The 2013 Global Threat Intelligence Report (GTIR) produced and published this week by Solutionary seeks to analyse the current threatscape so that companies can better organise their defenses. In examining and analysing current threats, from DDoS to malware and vulnerabilities, Solutionary paid close attention to the source of those threats – and found that US IP addresses are the largest source of attacks against US organisations.
“While there has been considerable discussion of foreign-based attacks against U.S. organisations, 83% of all attacks against U.S. organisations, identified by Solutionary in 2012, originate from U.S. IP address space, and the absolute quantity of these attacks vastly outnumbers attacks seen from any other country,” says the report. Solutionary believes that this is largely caused by foreign attackers using compromised machines near attack targets in the US to help evade security controls. It adds, “This attack localisation strategy has also been observed in attacks on targets in other countries.”
This begs the question that if attackers can falsify the origin of their attacks, how can the Mandiant and Dell SecureWorks reports be so certain that attacks traced to IP addresses in China definitely originate from those IP addresses? In conversation with Infosecurity, Dell SecureWorks cited a feature within Htran (code that is often used by attackers to obfuscate their source) that enabled them to track back to the original IP address – the ones hosted in China. Dell pointed out that it takes only one mistake from one member of the ‘gang’ to allow that traceback.
Solutionary, however, avoids pinning blame on specific countries. “The data leads where the data leads,” Don Gray, Solutionary’s chief security strategist told Infosecurity, “and the data is as good as the mechanism used to uncover it and the person analysing it.” He confirmed that Htran can allow traffic to be identified that leads back to China.
But he added, “These kinds of ‘technical indicators’ are relied on all the time to identify attacks and uncover attribution to groups.” But the attribution itself, he added, is not the goal. “The goal is to use this one piece of information to try and learn as much as possible about the attacks themselves.” Information security is never black-and-white, he added. “There is no ‘evil bit’ that we can look for.
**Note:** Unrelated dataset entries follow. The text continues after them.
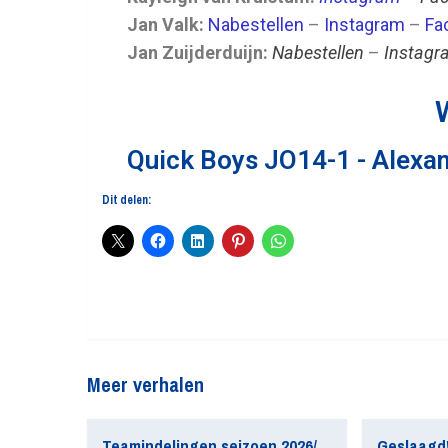
Jan Valk:
Nabestellen
–
Instagram
–
Fa
Jan Zuijderduijn:
Nabestellen
–
Instagr
Quick Boys JO14-1 - Alexan
Dit delen:
Meer verhalen
Teamindelingen seizoen 2026/2027 update
Geslaagd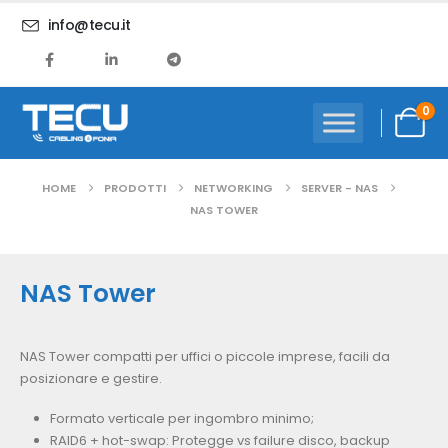
info@tecu.it
0
HOME
PRODOTTI
NETWORKING
SERVER - NAS
NAS TOWER
NAS Tower
NAS Tower compatti per uffici o piccole imprese, facili da
posizionare e gestire.
Formato verticale per ingombro minimo;
RAID6 + hot-swap: Protegge vs failure disco, backup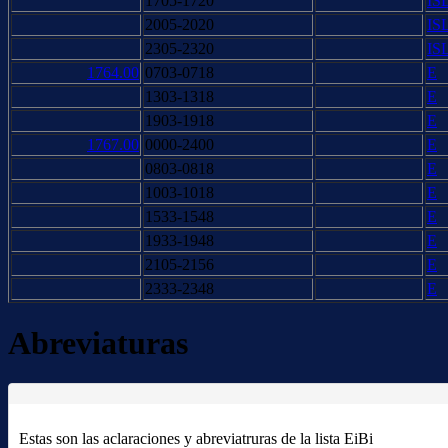
1705-1720
IS
2005-2020
IS
2305-2320
IS
1764.00
0703-0718
E
1303-1318
E
1903-1918
E
1767.00
0000-2400
E
0803-0818
E
1003-1018
E
1533-1548
E
1933-1948
E
2105-2156
E
2333-2348
E
Abreviaturas
Estas son las aclaraciones y abreviatruras de la lista EiBi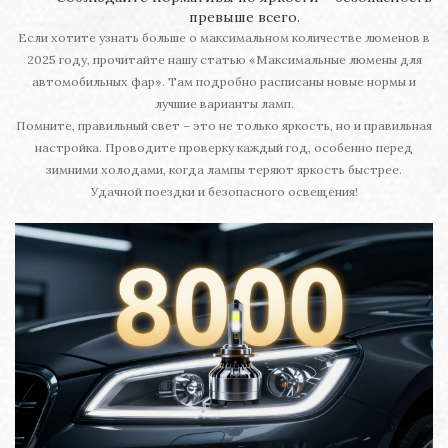
превыше всего.
Если хотите узнать больше о максимальном количестве люменов в
2025 году, прочитайте нашу статью «Максимальные люмены для
автомобильных фар». Там подробно расписаны новые нормы и
лучшие варианты ламп.
Помните, правильный свет – это не только яркость, но и правильная
настройка. Проводите проверку каждый год, особенно перед
зимними холодами, когда лампы теряют яркость быстрее.
Удачной поездки и безопасного освещения!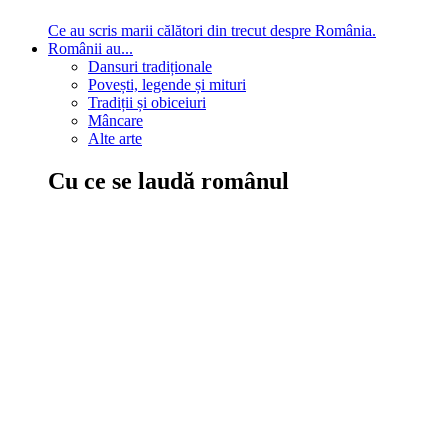
Ce au scris marii călători din trecut despre România.
Românii au...
Dansuri tradiționale
Povești, legende și mituri
Tradiții și obiceiuri
Mâncare
Alte arte
Cu ce se laudă românul
În țara ta, oamenii știu să mănânce bine, să spună povești și
legende, să poarte straiele populare, ori să cânte. Descoperă
cultura neamului tău!
Comportament sănătos
Autostop
Concursuri
Extreme românești
Evenimente
Scrie România
IAdR
Evenimentele prietenilor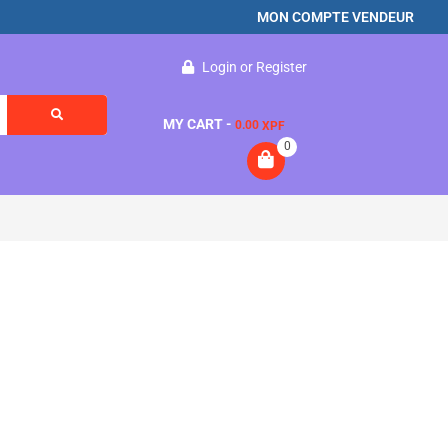
MON COMPTE VENDEUR
Login
or
Register
MY CART -
0.00
XPF
0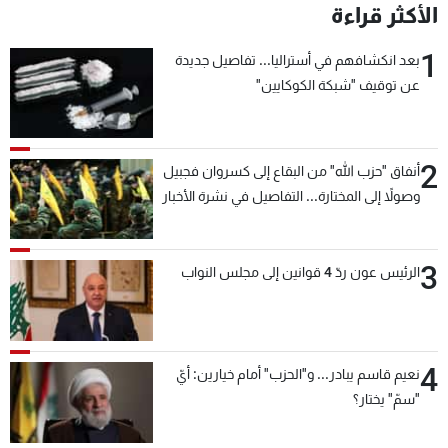
الأكثر قراءة
1
بعد انكشافهم في أستراليا... تفاصيل جديدة
عن توقيف "شبكة الكوكايين"
2
أنفاق "حزب الله" من البقاع إلى كسروان فجبيل
وصولاً إلى المختارة... التفاصيل في نشرة الأخبار
بعد قليل
3
الرئيس عون ردّ 4 قوانين إلى مجلس النواب
4
نعيم قاسم يبادر... و"الحزب" أمام خيارين: أيّ
"سمّ" يختار؟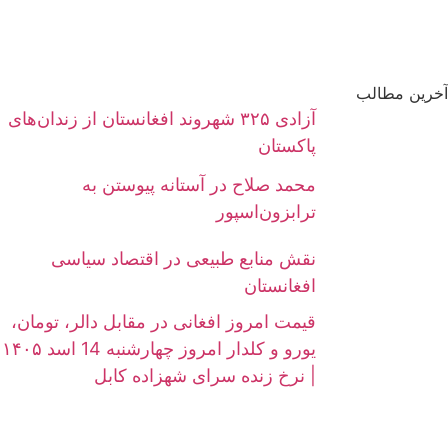
آخرین مطالب
آزادی ۳۲۵ شهروند افغانستان از زندان‌های
پاکستان
محمد صلاح در آستانه پیوستن به
ترابزون‌اسپور
نقش منابع طبیعی در اقتصاد سیاسی
افغانستان
قیمت امروز افغانی در مقابل دالر، تومان،
یورو و کلدار امروز چهارشنبه 14 اسد ۱۴۰۵
| نرخ زنده سرای شهزاده کابل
Therefore when we get a ‘crumb’ like this, we are all over it to try and make a mountain of technical indicators out of a mole hill.”
Infosecurity asked if external attackers could compromise machines in China and launch an attack from those machines that could then be traced back to China but no further, via Htran. “Yes, it’s entirely possible,” said Gray. Machines “can simply be compromised and be controlled using an entirely different mechanism.” Gray stressed that this doesn’t mean that Mandiant and Dell are wrong; only that they might not be wholly right.
“This is one of the primary reasons we have focused on the localised attacks in our report,” said Gray. “We do not share technical indicators currently except as part of certain closed membership groups and although we are focused on taking those crumbs and making the most out of them that we can, most of our customers care that potential attacks are identified and prevented if possible. Knowing that it came from China while interesting doesn’t do them much good and... is fraught with potential pitfalls.”